Using the Promotion of Access to Information Act, 2000, the South African History Archive (SAHA), through its Freedom of Information Programme, requests and makes information publicly available. The information that is made publicly available often includes some personal information. POPI therefore has implications for organisations, such as SAHA, that collect and store personal information.

In the course of processing personal information, most organisations obtain consent forms from people whose personal information will be requested and made publicity available. Consent is normally obtained by way of signed consent forms.

With the introduction of POPI, a typical consent form may fall short of complying with POPI, and may need to be redrafted.

POPI suggests that, in order to comply, the consent forms will need to clearly capture:

• reasons for collecting the personal information,
• the purpose for keeping the personal information, and
• process for ongoing consent for making the information publicly available.

Failure to comply with POPI may have significant legal implications. A responsible person who has been convicted for failing to comply with POPI may be imprisoned for a period of up to 12 months or be fined, or face both a fine and imprisonment.
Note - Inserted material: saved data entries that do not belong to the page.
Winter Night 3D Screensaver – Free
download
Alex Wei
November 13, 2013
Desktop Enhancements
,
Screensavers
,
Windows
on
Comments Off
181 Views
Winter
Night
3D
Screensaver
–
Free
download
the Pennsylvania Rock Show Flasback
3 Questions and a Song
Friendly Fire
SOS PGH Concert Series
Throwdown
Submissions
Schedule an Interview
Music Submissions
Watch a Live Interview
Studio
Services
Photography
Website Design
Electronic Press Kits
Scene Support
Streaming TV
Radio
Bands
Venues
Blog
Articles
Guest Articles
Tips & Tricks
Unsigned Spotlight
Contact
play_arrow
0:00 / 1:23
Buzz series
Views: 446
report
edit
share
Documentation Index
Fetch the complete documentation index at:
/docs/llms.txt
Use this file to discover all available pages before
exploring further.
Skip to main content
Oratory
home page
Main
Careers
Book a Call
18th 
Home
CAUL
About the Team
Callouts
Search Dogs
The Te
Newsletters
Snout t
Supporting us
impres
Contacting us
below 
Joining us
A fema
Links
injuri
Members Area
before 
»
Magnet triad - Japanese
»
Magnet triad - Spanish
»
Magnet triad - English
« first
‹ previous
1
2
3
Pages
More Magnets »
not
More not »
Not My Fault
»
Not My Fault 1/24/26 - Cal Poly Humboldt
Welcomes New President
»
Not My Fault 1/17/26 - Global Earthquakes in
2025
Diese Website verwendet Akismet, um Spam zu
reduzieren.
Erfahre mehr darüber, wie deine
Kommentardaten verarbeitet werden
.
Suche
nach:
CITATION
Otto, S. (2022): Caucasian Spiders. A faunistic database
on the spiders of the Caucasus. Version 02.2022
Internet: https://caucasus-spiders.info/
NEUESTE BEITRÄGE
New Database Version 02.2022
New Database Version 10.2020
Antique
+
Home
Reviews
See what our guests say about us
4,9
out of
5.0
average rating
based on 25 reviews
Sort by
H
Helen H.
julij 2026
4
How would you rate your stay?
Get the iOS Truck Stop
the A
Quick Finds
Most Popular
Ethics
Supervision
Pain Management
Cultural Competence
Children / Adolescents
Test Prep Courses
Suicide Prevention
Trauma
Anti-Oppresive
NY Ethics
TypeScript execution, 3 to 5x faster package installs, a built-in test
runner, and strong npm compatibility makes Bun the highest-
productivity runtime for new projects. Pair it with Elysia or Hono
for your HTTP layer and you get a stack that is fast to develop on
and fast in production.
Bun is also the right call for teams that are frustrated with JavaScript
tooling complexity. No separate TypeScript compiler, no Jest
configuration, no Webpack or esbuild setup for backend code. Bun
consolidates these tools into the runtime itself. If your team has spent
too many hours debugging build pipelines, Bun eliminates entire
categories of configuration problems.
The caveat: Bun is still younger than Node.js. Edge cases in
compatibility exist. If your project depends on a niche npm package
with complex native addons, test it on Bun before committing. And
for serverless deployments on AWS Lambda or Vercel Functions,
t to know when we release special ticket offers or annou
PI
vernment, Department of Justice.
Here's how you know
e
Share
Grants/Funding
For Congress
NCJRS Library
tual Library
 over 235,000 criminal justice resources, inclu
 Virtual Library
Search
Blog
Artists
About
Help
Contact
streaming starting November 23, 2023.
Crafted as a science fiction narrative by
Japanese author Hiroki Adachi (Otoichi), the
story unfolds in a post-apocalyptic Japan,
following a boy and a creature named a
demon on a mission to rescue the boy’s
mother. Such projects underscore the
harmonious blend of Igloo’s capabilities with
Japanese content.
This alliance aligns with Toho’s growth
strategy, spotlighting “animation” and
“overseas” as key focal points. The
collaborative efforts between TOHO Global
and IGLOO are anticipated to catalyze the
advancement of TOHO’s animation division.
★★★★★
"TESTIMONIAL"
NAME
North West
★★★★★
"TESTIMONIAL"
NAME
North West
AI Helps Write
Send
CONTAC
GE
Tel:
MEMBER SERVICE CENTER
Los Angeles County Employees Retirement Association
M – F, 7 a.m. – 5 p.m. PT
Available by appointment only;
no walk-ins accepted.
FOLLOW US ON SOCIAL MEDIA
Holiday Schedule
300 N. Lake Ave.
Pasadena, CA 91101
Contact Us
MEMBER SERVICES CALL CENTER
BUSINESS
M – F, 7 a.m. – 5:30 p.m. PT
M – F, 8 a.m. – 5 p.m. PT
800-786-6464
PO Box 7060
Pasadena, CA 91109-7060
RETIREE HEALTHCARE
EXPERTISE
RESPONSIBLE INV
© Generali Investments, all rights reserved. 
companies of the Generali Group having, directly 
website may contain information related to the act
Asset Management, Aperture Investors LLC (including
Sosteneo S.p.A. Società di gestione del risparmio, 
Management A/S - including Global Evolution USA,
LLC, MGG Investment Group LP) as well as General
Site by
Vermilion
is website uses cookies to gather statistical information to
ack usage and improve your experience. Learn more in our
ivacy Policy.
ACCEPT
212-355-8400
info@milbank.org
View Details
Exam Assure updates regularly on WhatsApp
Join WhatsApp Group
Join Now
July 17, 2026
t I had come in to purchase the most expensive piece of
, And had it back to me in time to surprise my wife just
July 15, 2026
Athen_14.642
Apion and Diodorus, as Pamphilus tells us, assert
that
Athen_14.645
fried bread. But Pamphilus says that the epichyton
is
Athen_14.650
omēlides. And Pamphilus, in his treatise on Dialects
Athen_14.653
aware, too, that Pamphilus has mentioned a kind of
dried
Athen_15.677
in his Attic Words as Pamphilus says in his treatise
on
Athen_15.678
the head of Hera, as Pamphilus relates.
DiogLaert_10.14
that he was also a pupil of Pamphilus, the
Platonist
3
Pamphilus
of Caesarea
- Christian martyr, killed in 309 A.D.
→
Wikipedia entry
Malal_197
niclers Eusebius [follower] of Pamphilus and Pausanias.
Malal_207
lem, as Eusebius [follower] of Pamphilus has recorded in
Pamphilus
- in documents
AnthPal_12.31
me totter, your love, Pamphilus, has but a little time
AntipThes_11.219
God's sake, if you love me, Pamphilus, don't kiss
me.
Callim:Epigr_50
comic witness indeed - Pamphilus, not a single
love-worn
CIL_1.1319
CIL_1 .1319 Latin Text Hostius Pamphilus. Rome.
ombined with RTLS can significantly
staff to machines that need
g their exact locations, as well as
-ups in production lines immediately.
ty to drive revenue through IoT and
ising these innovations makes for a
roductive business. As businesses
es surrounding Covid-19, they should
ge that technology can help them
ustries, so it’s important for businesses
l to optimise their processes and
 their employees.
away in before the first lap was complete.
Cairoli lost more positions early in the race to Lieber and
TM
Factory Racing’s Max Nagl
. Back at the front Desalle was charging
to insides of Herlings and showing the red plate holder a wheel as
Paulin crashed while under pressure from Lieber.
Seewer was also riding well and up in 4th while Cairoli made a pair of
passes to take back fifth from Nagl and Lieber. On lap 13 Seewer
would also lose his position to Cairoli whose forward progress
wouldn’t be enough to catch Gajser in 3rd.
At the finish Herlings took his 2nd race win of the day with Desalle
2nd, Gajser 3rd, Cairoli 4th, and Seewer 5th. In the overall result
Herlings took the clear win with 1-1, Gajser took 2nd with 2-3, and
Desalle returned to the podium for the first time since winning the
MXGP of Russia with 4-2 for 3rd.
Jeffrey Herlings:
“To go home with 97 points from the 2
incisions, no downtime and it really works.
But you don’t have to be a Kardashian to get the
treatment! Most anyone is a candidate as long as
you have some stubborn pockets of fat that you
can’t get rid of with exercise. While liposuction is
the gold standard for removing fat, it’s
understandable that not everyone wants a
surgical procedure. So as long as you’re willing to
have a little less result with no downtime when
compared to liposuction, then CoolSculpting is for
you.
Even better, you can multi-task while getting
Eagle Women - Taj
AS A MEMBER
POPI also has implications for archives work by organisations like SAHA. Archives accumulate and store records that can include personal information of third parties. While archivists have usually adopted high standards in processing and keeping personal information, POPI raises compliance concerns with what will represent an increased burden on archivists. Archivists may be required to perform risk assessments in relation to the many documents that contain third party information that have already been collected. They may then have to categorise the information they hold, based on potential legal implications for the storage and publication of personal information of third parties.

SAHA's archive team, along with other archivists, is currently involved in a process of drafting a code of conduct that will establish information protection principles. The code of conduct will provide principles tailored for archivists. This will provide support to ensure that archivists comply with POPI.

While it may seem as if there is still time before it is mandatory to comply with POPI, organisations that process personal information would be well advised to start now in taking POPI into account when processing and keeping personal information. At a minimum that may mean less work to apply POPI to recently collected documents when POPI commences.